"In this chamber!" exclaimed Ellena, anticipating his meaning. "It was in this chamber, then, that a nun was suffered to perish! and I, no doubt, am conducted hither to undergo a similar fate!"
"In this chamber!" re-echoed Vivaldi, in a voice of desperation. "Holy father, if you are indeed disposed to assist us, let us act this instant; the next, perhaps, may render your best intentions unavailing!"
The friar, who had regarded Ellena while she mentioned the nun, with the utmost surprize, now withdrew his attention; a few tears fell on his cheek, but he hastily dried them, and seemed struggling to overcome some grief, that was deep in his heart.
Vivaldi, finding that entreaty had no power to hasten his decision, and expecting every moment to hear the approach of Jeronimo, paced the chamber in agonizing perturbation, now pausing at the door to listen, and then calling, though almost hopelessly, upon the humanity of the friar. While Ellena, looking round the room in shuddering horror, repeatedly exclaimed, "On this very spot! in this very chamber! O what sufferings have these walls witnessed! what are they yet to witness!"
Vivaldi now endeavoured to soothe the spirits of Ellena, and again urged the friar to employ this critical moment in saving her; "O heaven!" said he, "if she is now discovered, her fate is certain!"
"I dare not say what that fate would be," interrupted the father, "or what my own, should I consent to assist you; but, though I am old, I have not quite forgotten to feel for others! They may oppress the few remaining years of my age, but the blooming days of youth should flourish; and they shall flourish, my children, if my power can aid you. Follow me to the gate; we will see whether my key cannot unfasten all the locks that hold it."
Vivaldi and Ellena immediately followed the feeble steps of the old man, who frequently stopped to listen whether Jeronimo, or any of the brothers, to whom the latter might have betrayed Ellena's situation, were approaching; but not an echo wandered along the lonely avenue, till they reached the gate, when distant footsteps beat upon the ground.
"They are approaching, father!" whispered Ellena. "O, if the key should not open these locks instantly, we are lost!
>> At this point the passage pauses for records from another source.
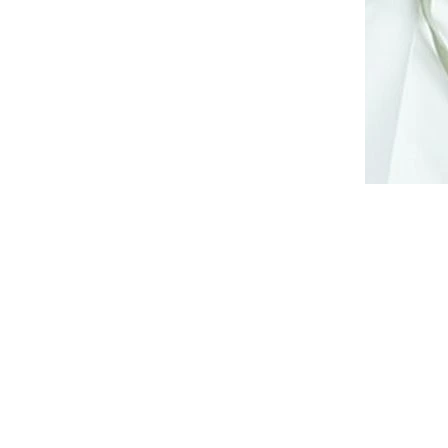
ičkami
Elegantní šaty s výraznými
é
rameny Stylove S412 šedé
14 dnů
Dodání cca do 10 až 14 dnů
2 250 Kč
DETAIL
Hark! now I hear their voices—they call upon my name! Already they have discovered we have left the chamber."
While the friar, with trembling hands, applied the key, Vivaldi endeavoured at once to assist him, and to encourage Ellena.
The locks gave way, and the gate opened at once upon the moonlight mountains. Ellena heard once more, with the joy of liberty, the midnight breeze passing among the pensile branches of the palms, that loftily overshadowed a rude platform before the gate, and rustling with fainter sound among the pendent shrubs of the surrounding cliffs.